I’m not going to bother reviewing this one here, because Sanderson took a cop-out and just gave us an excerpt from The Way of Kings, which we’ve already reviewed.
What Lies Beneath
This was another story, like The Minarets of An-Zabat, that made me wish I was reading a novel on the main character (who reminds me a little of Verdon), instead of a short story. This would be a much more powerful piece if it were coming on the end of a couple hundred pages of learning about the protagonist’s tragedy.
The Face in the Box
Honestly, this story felt like it ended right when things were about to get interesting…and I think that was the perfect place for Bell to end it. There is a lot of world-building that is sketched out but not belabored, just enough to make us wonder what’s really going on. My only complaint is that I think Bell makes accidental computer consciousness seem too easy. Otherwise, this is an excellent piece of science fiction.
Flee, My Pretty One
This was my least favorite story in the anthology. It was a polemic, almost as overt and heavy-handed as Pilgrim’s Progress, and the story wasn’t even interesting. The characters weren’t sympathetic, their opponents were straw men, and the whole them was overdone. I’d expect this sort of thing from some teen dystopian novel that I would avoid; it does not at all match the caliber of storytelling and creativity featured in the rest of the volume. Sorry, Brodski, but if you want to write editorials, just write editorials, not thinly veiled and poorly considered allegories.
Jody Lynn Nye
Illusion reminds me of Dragonsbane, in that it is rather an unassuming fantasy tale with a surprising depth of characterization and meaning and a few twists on the usual tropes that make it much more compelling. It was also inspired by an illustration, rather than the other way around (which is how most of the artwork in the volume is arranged), which I think is a fascinating way of writing, especially short stories (I don’t think it works as well for novels in most cases).
A Bitter Thing
This was an excellent piece of hard science fiction, with convincing and actually alien aliens who still manage to be relatable. Plus, the concept that drives them is absolutely fascinating in all of its implications, which Roshak does well in exploring in such a short piece of writing. I felt a little bit like I was reading an early Asimov story, because Roshak doesn’t waste time with a lot of extraneous world-building; he just plops his aliens into modern times and calls it good enough. Somehow it works, just like it did for Asimov in so many cases, even though I can never quite convince myself to write that way.

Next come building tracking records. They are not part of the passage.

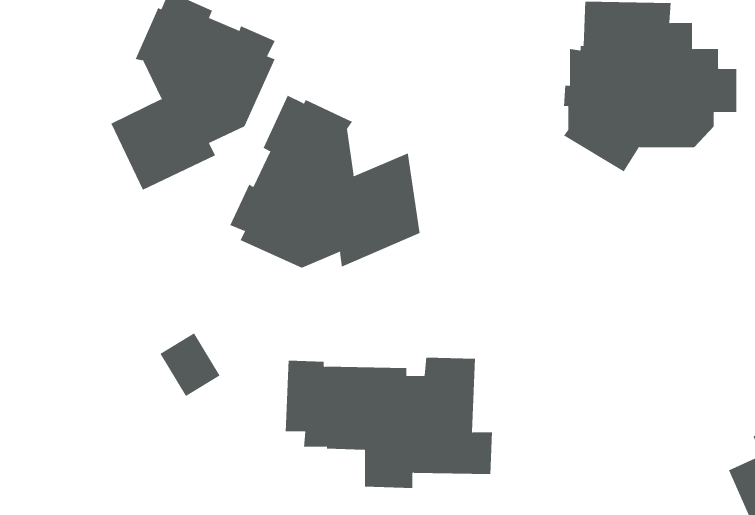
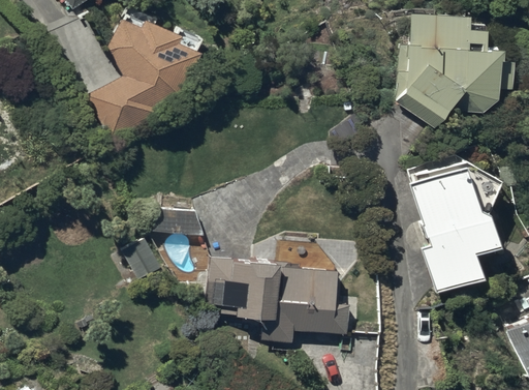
building: [230,95,420,269] -> none
building: none -> [408,156,500,295]

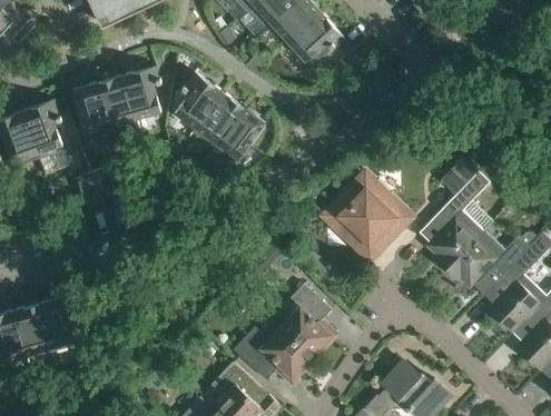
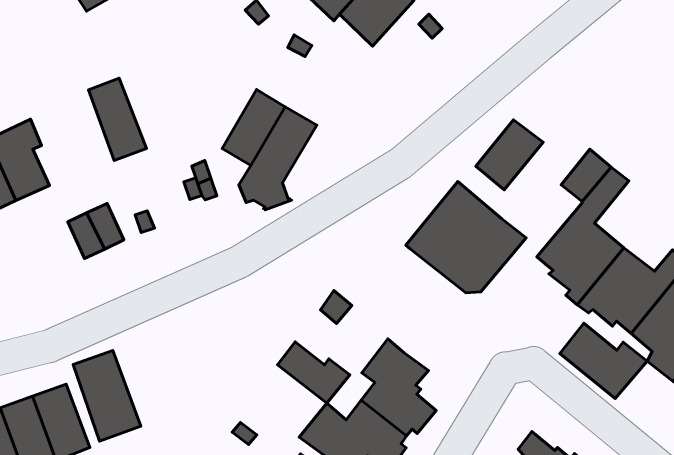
building: [122,66,161,128] -> none
building: [175,71,223,132] -> none
building: [73,81,114,142] -> none
building: none -> [476,120,543,190]
building: none -> [73,350,141,441]
building: none -> [278,342,350,403]
building: none -> [560,323,647,399]

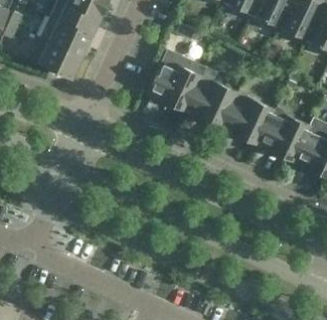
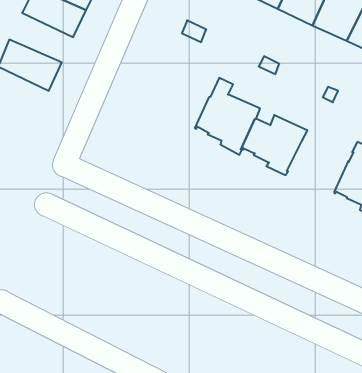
building: [40,17,91,56] -> none
building: [149,50,205,112] -> none
building: [259,115,311,162] -> none

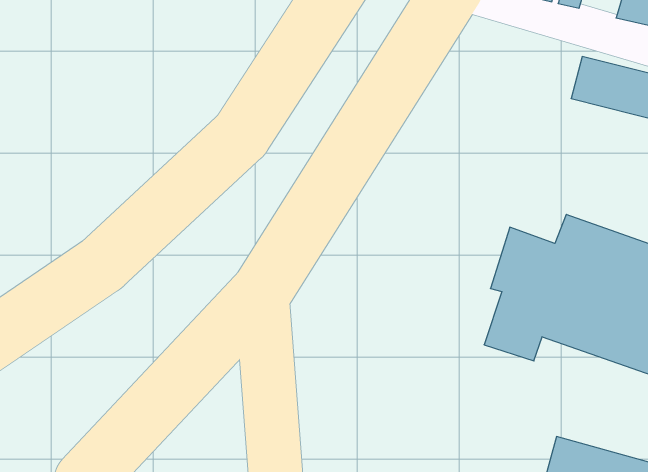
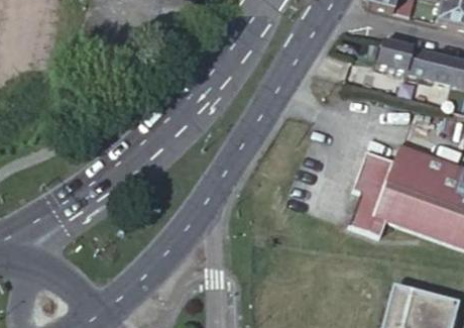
building: none -> [377,38,414,73]

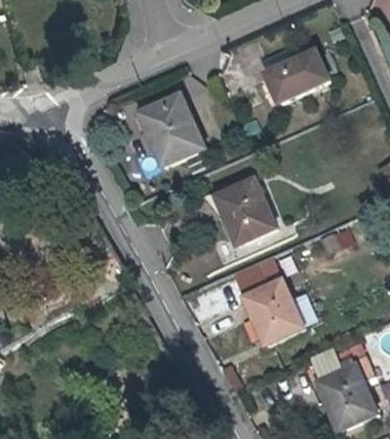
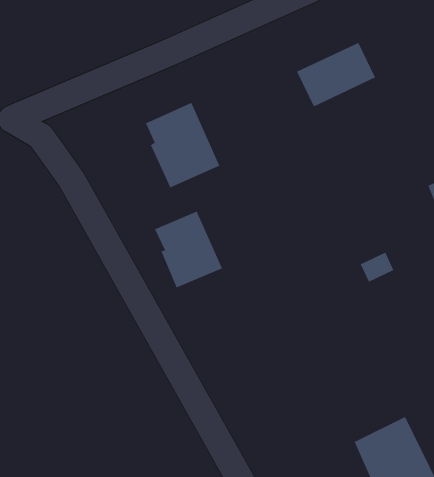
building: [214,178,272,243] -> [154,211,223,288]
building: [243,269,300,341] -> none

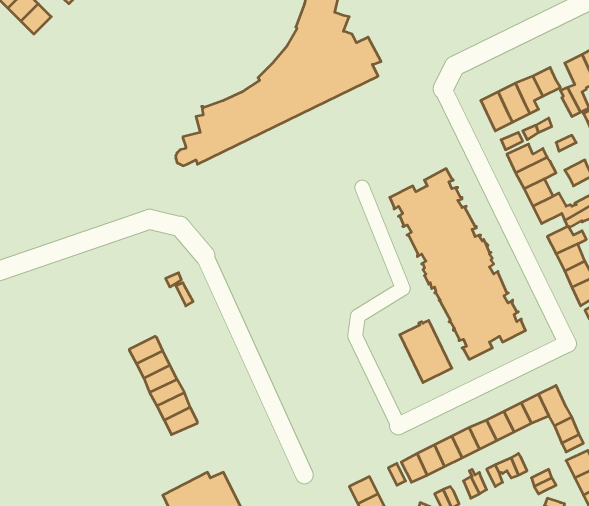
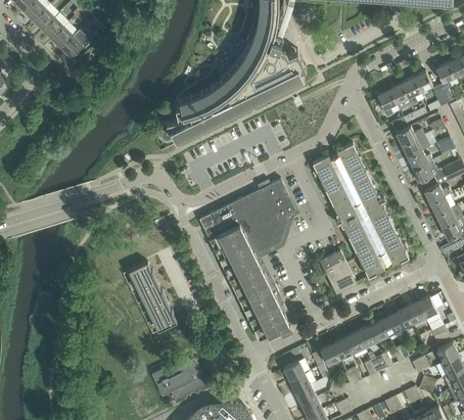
building: none -> [61,31,92,58]
building: none -> [199,180,296,341]

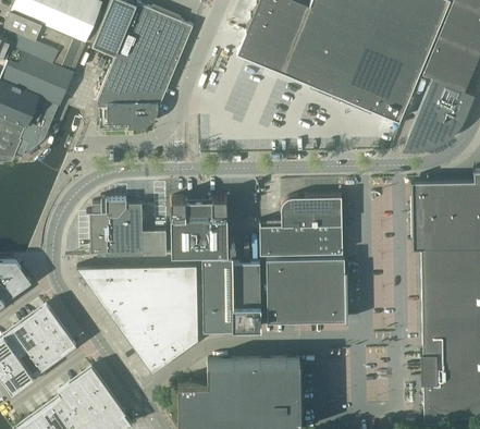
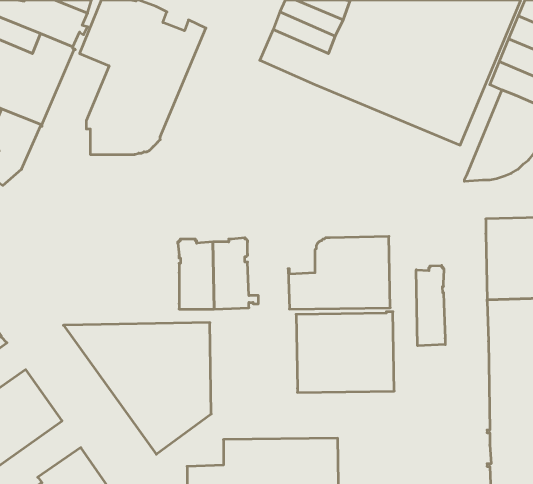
building: [86,196,167,256] -> none
building: none -> [416,265,445,346]
building: [201,256,260,330] -> none

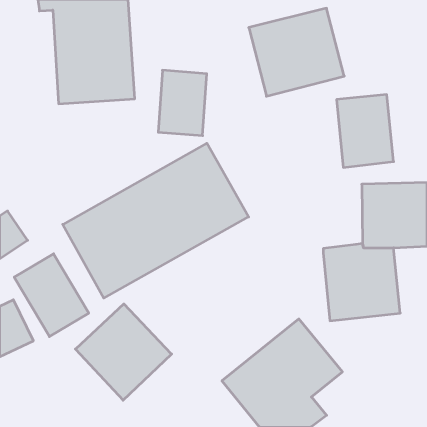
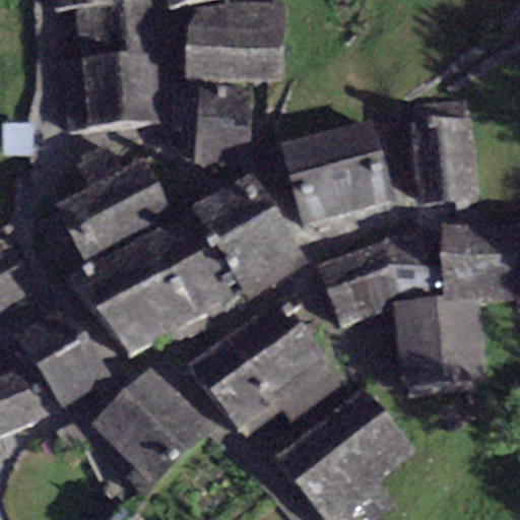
building: none -> [189,5,281,78]
building: [249,8,344,96] -> [278,120,394,226]
building: none -> [54,159,172,259]
building: none -> [311,235,432,327]
building: none -> [206,320,343,440]

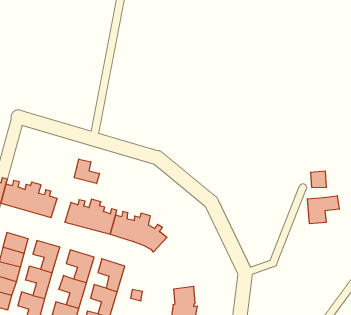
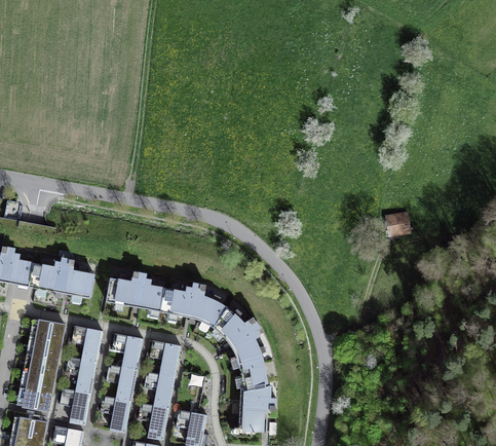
building: [74,159,99,184] -> none
building: [307,196,339,224] -> none
building: none -> [213,308,266,368]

Okay, I guess. I was hoping for more. Miss Smokey feels like a riff on the core themes of the X-Men franchise, and Hart never gives us a satisfying resolution to what seems like the core conflict of the story. I would consider reading more in this world, although it risks being too over-told. How many times are we going to tell the story of the Star-Bellied Sneeches? Yes, it bears repeating, but there just isn’t enough original in Miss Smokey for me to think this is the next telling.
All Light and Darkness
Amy Henrie Gillett
Yes, this is a dystopian story, which I usually don’t enjoy, but this one worked for me. It worked because it wasn’t really about the dystopian set-dressing; it was about the protagonist, family, friendship, trust, and loyalty. It may not have been the best story in the volume, but it was one of the better ones, and after scaring me for a moment, it left me with a satisfying note on which to end Volume 34.